The Contemplative Exercise of an Artist
My unauthoritative psychological assessment is that pilots share a common personality trait: We like the interdisciplinary relationship between the science and art of flying. We enjoy merging the distinctly different and sometimes contrasting disciplines and enjoy the multi-faceted gratification of flying an airplane: the preparation, planning, scheduling, decision making, responsibility, coupled with the artful execution and finally, the completion of the mission. Oftentimes, in fact, we enjoy the completion component the most; the “post-flight pause” while closing the hangar door. Sometimes we are covertly grateful, like Gus Grissom, to have not “screwed the pooch,” especially if we got away with a mistake that could have been costly. We gaze at the machine in gratitude, knowing that it is the one that performed the real work, as it once again overlooked our minor mistakes in the execution of a sometimes complex and demanding flight. We admire its form and function, engines crackling, imagining that our machine is resting, like a horse after a run, the artistic creation that facilitates our flight. Maybe we say a word or two of admiration to the airplane out loud. Just as we mumble to our golf ball, the fish in a lake and to ourselves during a checklist. Let non-pilots believe that it’s the contemplative exercise of an artist.

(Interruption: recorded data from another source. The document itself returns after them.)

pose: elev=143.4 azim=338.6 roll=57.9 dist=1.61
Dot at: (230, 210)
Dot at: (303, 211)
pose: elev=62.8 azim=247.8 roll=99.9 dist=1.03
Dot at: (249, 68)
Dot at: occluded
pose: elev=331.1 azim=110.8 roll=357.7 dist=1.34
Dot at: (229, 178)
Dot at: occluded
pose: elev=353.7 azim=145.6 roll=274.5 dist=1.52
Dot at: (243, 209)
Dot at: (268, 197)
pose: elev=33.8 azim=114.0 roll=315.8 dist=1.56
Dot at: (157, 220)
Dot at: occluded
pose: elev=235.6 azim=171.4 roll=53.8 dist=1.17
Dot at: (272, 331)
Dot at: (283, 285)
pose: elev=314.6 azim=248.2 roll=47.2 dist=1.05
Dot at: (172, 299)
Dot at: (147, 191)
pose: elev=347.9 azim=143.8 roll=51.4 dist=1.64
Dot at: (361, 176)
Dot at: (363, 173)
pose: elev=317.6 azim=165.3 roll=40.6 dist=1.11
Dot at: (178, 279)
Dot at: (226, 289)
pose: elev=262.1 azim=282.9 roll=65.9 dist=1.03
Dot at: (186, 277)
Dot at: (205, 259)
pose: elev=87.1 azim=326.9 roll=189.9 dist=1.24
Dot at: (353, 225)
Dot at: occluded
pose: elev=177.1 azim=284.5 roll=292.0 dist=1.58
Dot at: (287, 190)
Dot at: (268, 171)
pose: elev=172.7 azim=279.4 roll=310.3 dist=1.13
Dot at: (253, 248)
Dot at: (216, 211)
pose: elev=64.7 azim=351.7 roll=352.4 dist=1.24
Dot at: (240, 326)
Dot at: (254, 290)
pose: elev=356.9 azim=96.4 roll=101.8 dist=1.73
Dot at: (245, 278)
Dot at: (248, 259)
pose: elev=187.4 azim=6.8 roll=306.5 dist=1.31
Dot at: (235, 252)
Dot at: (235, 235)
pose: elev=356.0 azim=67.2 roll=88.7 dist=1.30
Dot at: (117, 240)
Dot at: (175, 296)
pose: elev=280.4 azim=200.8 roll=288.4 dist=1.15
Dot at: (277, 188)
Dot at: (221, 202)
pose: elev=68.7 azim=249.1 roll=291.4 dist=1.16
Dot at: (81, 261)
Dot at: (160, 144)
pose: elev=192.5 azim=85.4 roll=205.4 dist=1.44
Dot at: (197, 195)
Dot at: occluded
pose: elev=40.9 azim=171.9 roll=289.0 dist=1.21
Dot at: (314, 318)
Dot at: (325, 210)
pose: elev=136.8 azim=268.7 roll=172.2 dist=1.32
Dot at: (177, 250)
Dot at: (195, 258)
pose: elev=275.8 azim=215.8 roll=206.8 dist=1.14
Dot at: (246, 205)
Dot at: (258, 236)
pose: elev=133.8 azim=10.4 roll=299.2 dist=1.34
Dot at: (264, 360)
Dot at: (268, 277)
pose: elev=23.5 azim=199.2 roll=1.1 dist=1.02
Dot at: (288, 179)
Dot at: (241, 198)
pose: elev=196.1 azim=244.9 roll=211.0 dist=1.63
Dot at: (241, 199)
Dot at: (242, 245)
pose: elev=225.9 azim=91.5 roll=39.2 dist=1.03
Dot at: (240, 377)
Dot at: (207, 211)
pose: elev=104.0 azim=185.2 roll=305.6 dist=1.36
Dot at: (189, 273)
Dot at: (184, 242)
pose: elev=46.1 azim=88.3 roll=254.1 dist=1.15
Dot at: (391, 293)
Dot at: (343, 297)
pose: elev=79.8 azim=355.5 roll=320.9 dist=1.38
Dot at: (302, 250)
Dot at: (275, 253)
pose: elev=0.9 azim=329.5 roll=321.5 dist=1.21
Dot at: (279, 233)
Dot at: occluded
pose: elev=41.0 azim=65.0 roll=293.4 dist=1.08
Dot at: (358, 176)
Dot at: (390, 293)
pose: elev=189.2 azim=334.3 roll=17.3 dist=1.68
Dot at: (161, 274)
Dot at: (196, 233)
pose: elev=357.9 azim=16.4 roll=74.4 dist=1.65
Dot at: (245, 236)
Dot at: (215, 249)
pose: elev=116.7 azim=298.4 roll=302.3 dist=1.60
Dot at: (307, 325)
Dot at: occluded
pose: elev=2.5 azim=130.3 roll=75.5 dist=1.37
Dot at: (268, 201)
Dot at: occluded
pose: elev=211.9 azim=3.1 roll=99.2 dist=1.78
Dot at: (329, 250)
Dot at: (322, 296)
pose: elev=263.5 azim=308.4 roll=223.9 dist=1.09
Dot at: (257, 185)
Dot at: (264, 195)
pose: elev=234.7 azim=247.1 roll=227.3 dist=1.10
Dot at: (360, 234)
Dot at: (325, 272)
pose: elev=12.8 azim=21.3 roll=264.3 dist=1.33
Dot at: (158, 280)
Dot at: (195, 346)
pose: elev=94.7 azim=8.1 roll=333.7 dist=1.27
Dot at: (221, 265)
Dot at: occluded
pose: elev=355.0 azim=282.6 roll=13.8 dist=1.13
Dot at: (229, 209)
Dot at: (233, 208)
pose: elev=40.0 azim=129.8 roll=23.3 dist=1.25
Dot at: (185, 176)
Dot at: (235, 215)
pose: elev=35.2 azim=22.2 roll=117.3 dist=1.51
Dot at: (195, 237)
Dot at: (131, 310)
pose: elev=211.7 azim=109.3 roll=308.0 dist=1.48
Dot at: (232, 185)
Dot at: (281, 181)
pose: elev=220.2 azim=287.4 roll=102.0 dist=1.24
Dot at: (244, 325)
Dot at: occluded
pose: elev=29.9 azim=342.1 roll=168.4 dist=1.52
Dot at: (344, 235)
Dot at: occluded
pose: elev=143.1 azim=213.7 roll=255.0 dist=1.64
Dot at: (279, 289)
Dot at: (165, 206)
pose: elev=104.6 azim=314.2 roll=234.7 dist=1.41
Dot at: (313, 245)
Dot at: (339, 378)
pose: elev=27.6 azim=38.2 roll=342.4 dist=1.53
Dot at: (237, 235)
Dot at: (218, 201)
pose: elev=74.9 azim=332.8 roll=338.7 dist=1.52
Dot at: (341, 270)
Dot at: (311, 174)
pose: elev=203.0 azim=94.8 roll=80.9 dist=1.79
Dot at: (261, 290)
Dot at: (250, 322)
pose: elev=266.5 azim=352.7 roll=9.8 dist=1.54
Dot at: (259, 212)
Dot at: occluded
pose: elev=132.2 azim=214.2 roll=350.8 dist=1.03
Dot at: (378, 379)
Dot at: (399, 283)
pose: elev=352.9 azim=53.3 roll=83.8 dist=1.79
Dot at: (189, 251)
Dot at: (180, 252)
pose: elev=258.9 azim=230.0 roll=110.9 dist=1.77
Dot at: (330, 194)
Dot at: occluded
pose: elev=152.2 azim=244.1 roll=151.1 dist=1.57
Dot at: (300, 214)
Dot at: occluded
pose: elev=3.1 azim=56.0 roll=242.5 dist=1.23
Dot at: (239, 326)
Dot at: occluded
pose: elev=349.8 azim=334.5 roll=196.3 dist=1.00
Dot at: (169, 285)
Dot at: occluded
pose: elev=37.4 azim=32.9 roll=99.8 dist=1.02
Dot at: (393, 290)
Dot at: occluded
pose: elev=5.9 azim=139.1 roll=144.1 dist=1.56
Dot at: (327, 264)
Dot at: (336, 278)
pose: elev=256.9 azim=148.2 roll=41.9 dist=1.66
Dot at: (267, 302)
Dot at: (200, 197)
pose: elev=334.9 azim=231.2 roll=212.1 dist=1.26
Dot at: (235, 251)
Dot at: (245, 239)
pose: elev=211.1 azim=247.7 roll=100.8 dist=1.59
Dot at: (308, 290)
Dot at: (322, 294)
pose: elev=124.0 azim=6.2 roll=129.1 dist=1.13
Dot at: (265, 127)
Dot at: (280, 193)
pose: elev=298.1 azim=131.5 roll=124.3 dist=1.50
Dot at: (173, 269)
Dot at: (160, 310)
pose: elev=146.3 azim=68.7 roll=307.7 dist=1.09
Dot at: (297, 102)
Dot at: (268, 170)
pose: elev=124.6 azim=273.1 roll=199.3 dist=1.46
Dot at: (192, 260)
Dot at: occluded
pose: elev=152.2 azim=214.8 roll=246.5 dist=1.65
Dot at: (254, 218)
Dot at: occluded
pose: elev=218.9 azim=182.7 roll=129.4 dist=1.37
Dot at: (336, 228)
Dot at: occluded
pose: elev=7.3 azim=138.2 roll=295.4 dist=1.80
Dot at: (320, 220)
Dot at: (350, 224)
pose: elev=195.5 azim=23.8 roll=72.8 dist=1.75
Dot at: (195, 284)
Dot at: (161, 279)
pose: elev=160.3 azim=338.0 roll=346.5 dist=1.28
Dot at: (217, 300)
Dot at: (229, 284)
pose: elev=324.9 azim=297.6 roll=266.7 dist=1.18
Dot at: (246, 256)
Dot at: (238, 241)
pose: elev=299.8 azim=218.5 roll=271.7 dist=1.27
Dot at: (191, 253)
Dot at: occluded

To sit back hoping that someday, someway, someone will make things right is to go on feeding the crocodile, hoping he will eat you last – but eat you he will.
– Ronald Reagan
Many in GA have not been flying much lately. Remember, it’s okay to fly for enjoyment, to take advantage of the freedom, control and efficiency. We need not be ashamed and our motives need not be cryptic. Failing to exercise and defend our freedom of flight is hoping that regulators, insurers and the tax-man will eat us last – but eat us they will. Shall we demonstrate our commitment to GA and fly somewhere just because we can, while we still can? A couple-thousand-dollar pancake breakfast or a hamburger for lunch, a fishing excursion, a skiing trip or dinner in another country? For those in my neck of the woods, how about finding somewhere warm to play golf? Hire a crew if you want, but good luck separating your heart from the machine and your head from piloting. But no matter where you sit in the airplane, it’s better than being eaten.